My workplace holds a health fair every year with freebies, flu shots, Massage and such. I mainly go to get away from my desk and for the massage 🙂 but this year they were offering gourmet food samples too . I happened upon a salad, made with carrots and cucumbers and the samples were awesome. These were super delicious and the veggies were made into noodles. I think It was a spiralizer. I want that but I’m on a no-extra appliance kick so I’m resisting buying that. Plus we are not that low-carb and the kids would kill me if I took away their source of carb, laden noodles and fed them veggies as noodles instead.. ha ha that would be so funny. placing a plate of carrot noodles in front of Teen R , Id love to see his face hmmm someday I will.

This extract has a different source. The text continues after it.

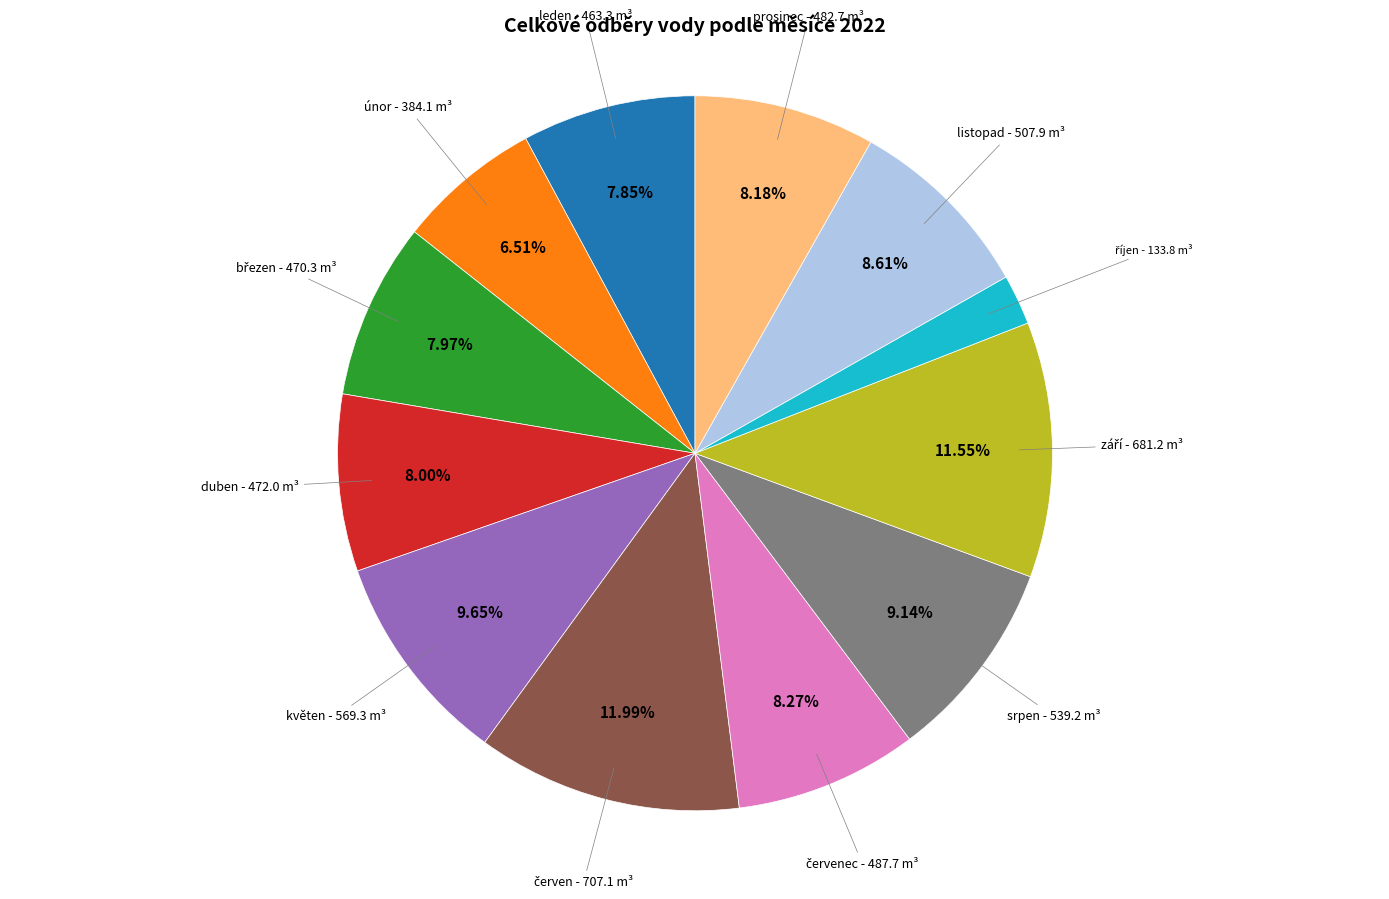

Does listopad - 507.9 m³ account for over 50% of the chart?

No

I just chopped the veggies into sticks and used it and the 2nd time made sure to buy pre-cut carrot sticks 🙂 the dressing is really awesome. and this is quite filling as lunch. I’m trying out 1 salad a week. i make enough for lunches for 2 days for me and R ( sometimes 🙂 ) . for now that’s about all I can manage so lets see how long this lasts.
Ingredients for dressing
2 tablespoons olive oil
2 tablespoons soy sauce
2 tablespoons Rice vinegar
1 teaspoon sesame seed oil
1/2 teaspoon honey or agave nectar ( optional)
2 tablespoons lime juice
pinch of salt and pepper
1 teaspoon of red pepper flakes
1 large cucumber, cut into noodles or not.
2 large carrots, cut into noodles or not
1 cup Garbanzo beans /chick peas cooked.
1 large handful of cilantro, chopped
1 small handful of mint, chopped
1 avocado cut into 1″ cubes ( optional)
½ cup peanuts
Pretty much self-explanatory, cook chick peas, chop everything else, mix dressing , pour and done.
- Add peanuts in the end if you want it to be crunchy, but we add everything in and toss.
- I went a bit higher on lime juice since I love the tang.
- A spoon of peanut butter and chopped ginger can be added in the dressing too.